- Developer: Gonzalo Suárez Girard
- Publisher: Opera Soft
- Platforms: Amstrad CPC, Amstrad PCW, MS-DOS, ZX Spectrum, MSX
- Release: 1988
- Genre: Platform
- Mode: Single-player

= Goody (video game) =

1988 video game

Goody is a platform game developed by Gonzalo Suárez Girard and released in 1987 by the Spanish company Opera Soft. The game was released for Amstrad CPC, Amstrad PCW, MSX, ZX Spectrum, and for MS-DOS compatible computers.

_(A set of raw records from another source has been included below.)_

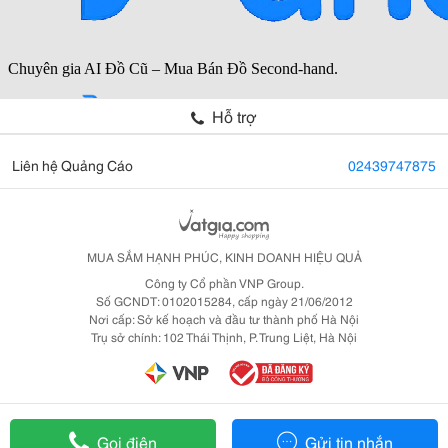
Hỗ trợ
Liên hệ Quảng Cáo
02439747875
MUA SẮM HẠNH PHÚC, KINH DOANH HIỆU QUẢ
Công ty Cổ phần VNP Group.
Số GCNDT: 0102015284, cấp ngày 21/06/2012
Nơi cấp: Sở kế hoạch và đầu tư thành phố Hà Nội
Trụ sở chính: 102 Thái Thịnh, P. Trung Liệt, Hà Nội
Gọi điện
Gửi tin nhắn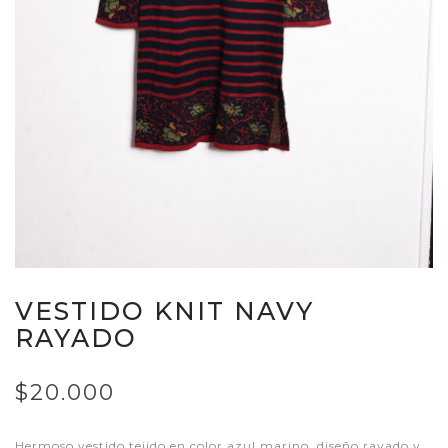
VESTIDO KNIT NAVY
RAYADO
$20.000
Hermoso vestido tejido en color azul marino, diseño rayado y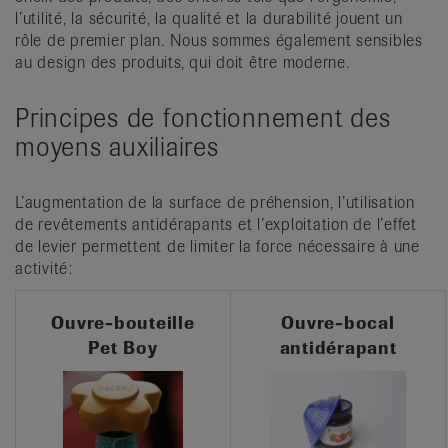
l’utilité, la sécurité, la qualité et la durabilité jouent un
rôle de premier plan. Nous sommes également sensibles
au design des produits, qui doit être moderne.
Principes de fonctionnement des
moyens auxiliaires
L’augmentation de la surface de préhension, l’utilisation
de revêtements antidérapants et l’exploitation de l’effet
de levier permettent de limiter la force nécessaire à une
activité:
Ouvre-bouteille
Ouvre-bocal
Pet Boy
antidérapant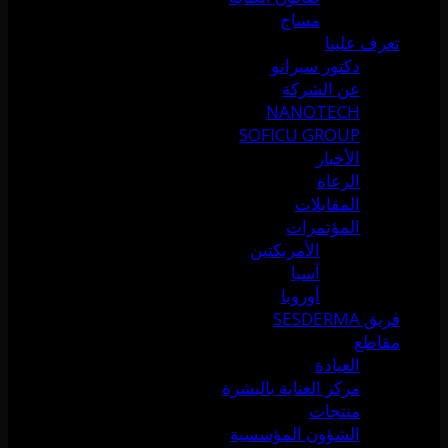
مساج
تعرف علينا
دكتور سيرانو
عن الشركة
NANOTECH
SOFICU GROUP
الأخبار
الرعاة
المقابلات
المؤتمرات
الأمريكتين
آسيا
أوروبا
فريق SESDERMA
مقاطع
العيادة
مركز العناية بالبشرة
منتجات
الشؤون المؤسسية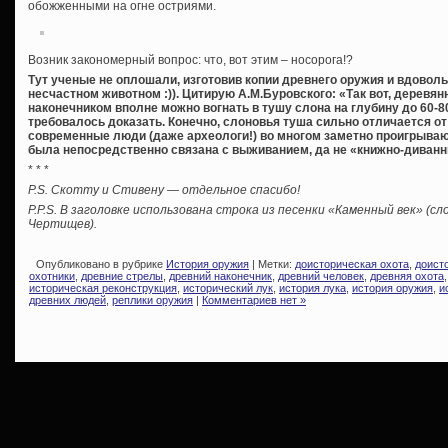
обожженными на огне остриями.
Возник закономерный вопрос: что, вот этим – носорога!?
Тут ученые не оплошали, изготовив копии древнего оружия и вдовол
несчастном животном :)). Цитирую А.М.Буровского: «Так вот, деревя
наконечником вполне можно вогнать в тушу слона на глубину до 60-8
требовалось доказать. Конечно, слоновья туша сильно отличается от 
современные люди (даже археологи!) во многом заметно проигрываю
была непосредственно связана с выживанием, да не «книжно-диванн
* * *
P.S. Скотту и Стивену — отдельное спасибо!
P.P.S. В заголовке использована строка из песенки «Каменный век» (с
Чертищев).
Опубликовано в рубрике
История оружия
| Метки:
доисторическая охота
,
доист
охотники
,
древние стрелы
,
древний наконечник
,
древний человек
,
древняя охота
историческая реконструкция
,
исторический лук
,
история лука
,
история оружия
,
и
древних людей
,
реплики оружия
|
Комментариев нет »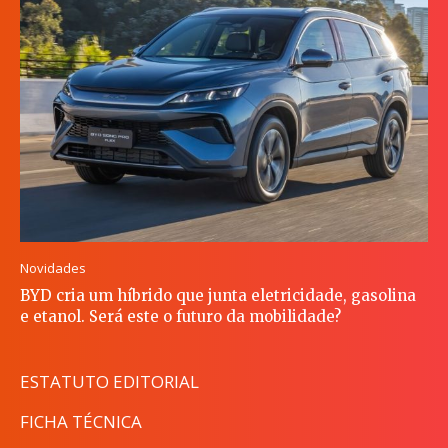
Novidades
BYD cria um híbrido que junta eletricidade, gasolina
e etanol. Será este o futuro da mobilidade?
ESTATUTO EDITORIAL
FICHA TÉCNICA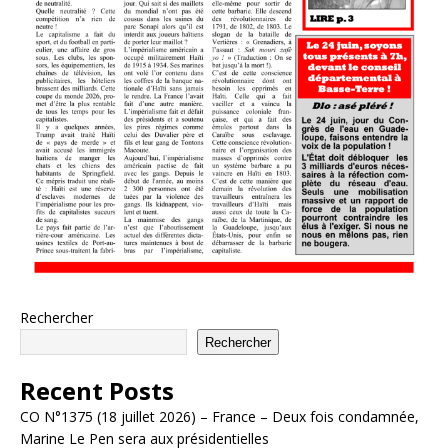
Rechercher
Rechercher
Recent Posts
CO N°1375 (18 juillet 2026) – France – Deux fois condamnée,
Marine Le Pen sera aux présidentielles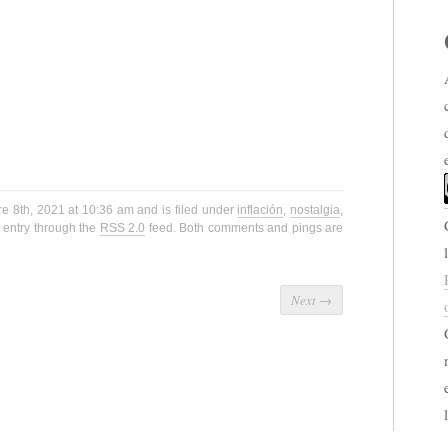
re 8th, 2021 at 10:36 am and is filed under
inflación
,
nostalgia
,
 entry through the
RSS 2.0
feed. Both comments and pings are
Next
→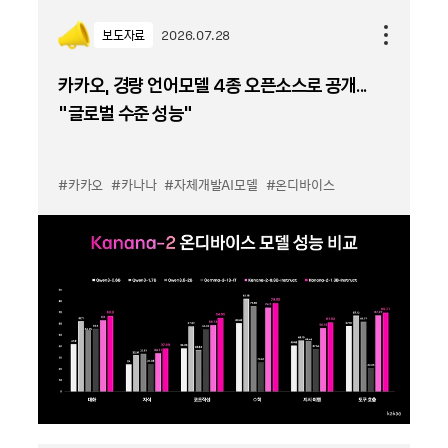
보도자료
2026.07.28
카카오, 경량 언어모델 4종 오픈소스로 공개...
“글로벌 수준 성능”
#카카오
#카나나
#자체개발AI모델
#온디바이스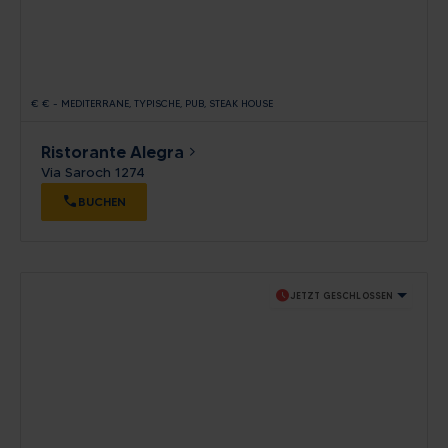
€
€
-
MEDITERRANE
TYPISCHE
PUB
STEAK HOUSE
Ristorante Alegra
Via Saroch 1274
BUCHEN
schedule
JETZT GESCHLOSSEN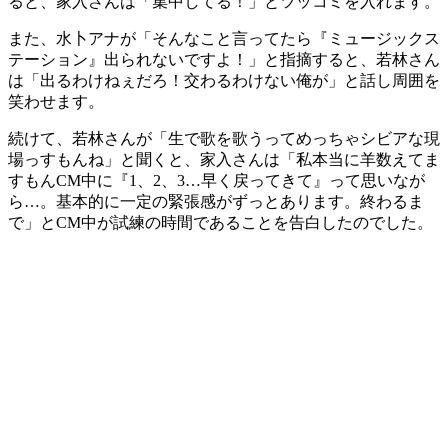
ると、家入さんは「集中してる！」とツッコミを入れます。
また、水卜アナが「そんなこと言ってたら『ミュージックス
テーション』出られないですよ！」と指摘すると、若林さん
は「出るわけねぇだろ！交わるわけない俺が」と話し周囲を
笑わせます。
続けて、若林さんが「生で歌を歌うってめっちゃシビアな現
場っすもんね」と聞くと、家入さんは「私本当に羊数えてま
すもんCM中に『1、2、3…早く戻ってきて』って思いなが
ら…。基本的に一定の緊張感がずっとあります。終わるま
で」とCM中が試練の時間であることを告白したのでした。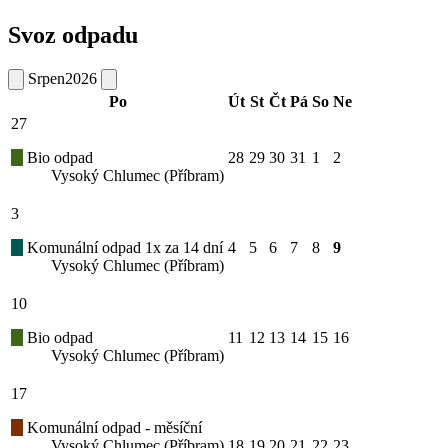
Svoz odpadu
Srpen
2026
Po
Út
St
Čt
Pá
So
Ne
27
Bio odpad
28
29
30
31
1
2
Vysoký Chlumec (Příbram)
3
Komunální odpad 1x za 14 dní
4
5
6
7
8
9
Vysoký Chlumec (Příbram)
10
Bio odpad
11
12
13
14
15
16
Vysoký Chlumec (Příbram)
17
Komunální odpad - měsíční
Vysoký Chlumec (Příbram)
18
19
20
21
22
23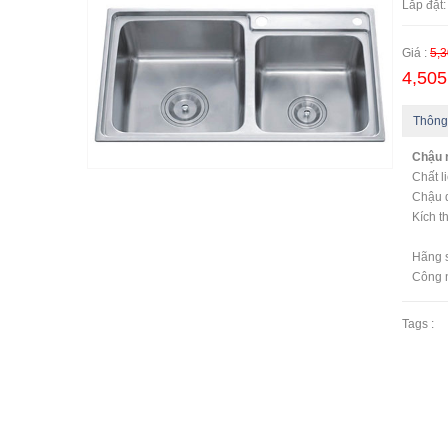
Lắp đặt:
Giá :
5,3
4,505
Thông
Chậu 
Chất l
Chậu 
Kích t
Hãng s
Công n
Tags :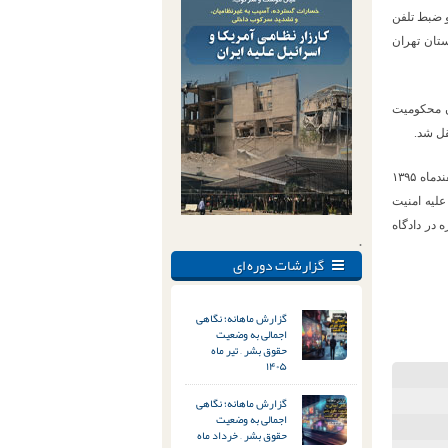
یاسی و ضبط تلفن
۳ دادگاه تجدیدنظر استان تهران
 دوران محکومیت
وی پیش از این نیز بابت فعالیت‌های خود سابقه بازداشت و محکومیت داشته است. وی در تاریخ ۴ اسفندماه ۱۳۹۵
ات اقدام علیه امنیت
در دادگاه
.
گزارشات دوره ای
گزارش ماهانه؛ نگاهی
اجمالی به وضعیت
حقوق بشر – تیر ماه
۱۴۰۵
گزارش ماهانه؛ نگاهی
اجمالی به وضعیت
حقوق بشر – خرداد ماه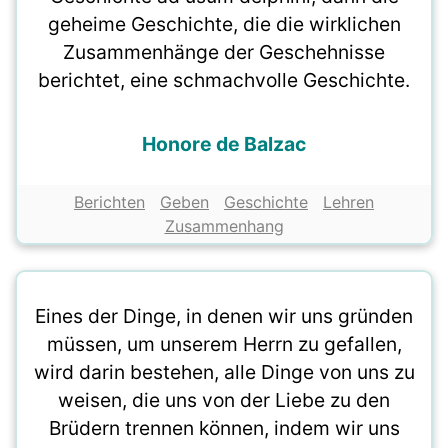
geheime Geschichte, die die wirklichen
Zusammenhänge der Geschehnisse
berichtet, eine schmachvolle Geschichte.
Honore de Balzac
Berichten
Geben
Geschichte
Lehren
Zusammenhang
Eines der Dinge, in denen wir uns gründen
müssen, um unserem Herrn zu gefallen,
wird darin bestehen, alle Dinge von uns zu
weisen, die uns von der Liebe zu den
Brüdern trennen können, indem wir uns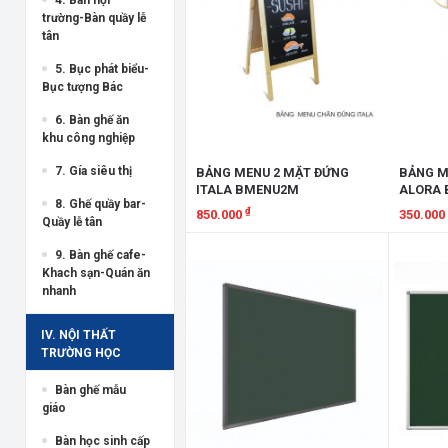
trường-Bàn quầy lễ
tân
5. Bục phát biểu-
Bục tượng Bác
6. Bàn ghế ăn
khu công nghiệp
7. Gía siêu thị
BẢNG MENU 2 MẶT ĐỨNG
BẢNG M
ITALA BMENU2M
ALORA
8. Ghế quầy bar-
₫
850.000
350.000
Quầy lễ tân
Xem chi tiết
Xem chi
9. Bàn ghế cafe-
Khach sạn-Quán ăn
nhanh
IV. NỘI THẤT
TRƯỜNG HỌC
Bàn ghế mẫu
giáo
Bàn học sinh cấp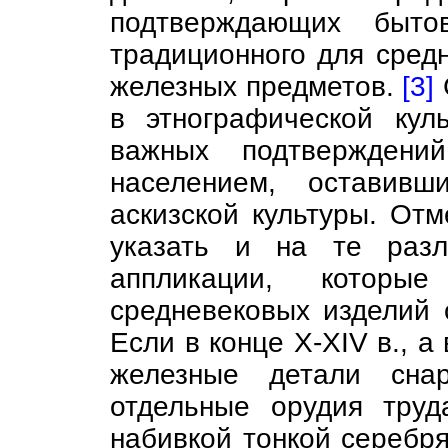
подтверждающих быто
традиционного для сред
железных предметов.
[3]
в этнографической кул
важных подтверждени
населением, оставивш
аскизской культуры. Отм
указать и на те разл
аппликации, которы
средневековых изделий 
Если в конце X-XIV в., а
железные детали сна
отдельные орудия тру
набивкой тонкой серебр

Goody was the first video game by the Spanish designer Gonzalo Suárez Girard, who went on to make Commandos: Behind Enemy Lines.

==Plot==

Four-color MS-DOS version

As an experienced thief, John Nelson Brainner Stravinsky, known as Goody, has a mission to bust into the Bank of Spain. Equipped with a ladder, Goody explores sewers and city buildings. Along the way, he may collect treasure needed to purchase tools such as dynamite or a drill and to find out the access code to the main vault. Goody has to tackle many objects and enemies that try to stop him, like remote-controlled combat helicopters, vipers, gorillas, ghosts, the policeman Rodríguez and the evil Moon.

==Legacy==
Goody The Remake was released by Coptron Game Studios in 2007 for Microsoft Windows and Linux, and is now also available on Game Jolt.

An isometric spin-off game titled Goody Returns was published by eBrain Mobile in 2007.

Goody was re-released on Steam in March 2023.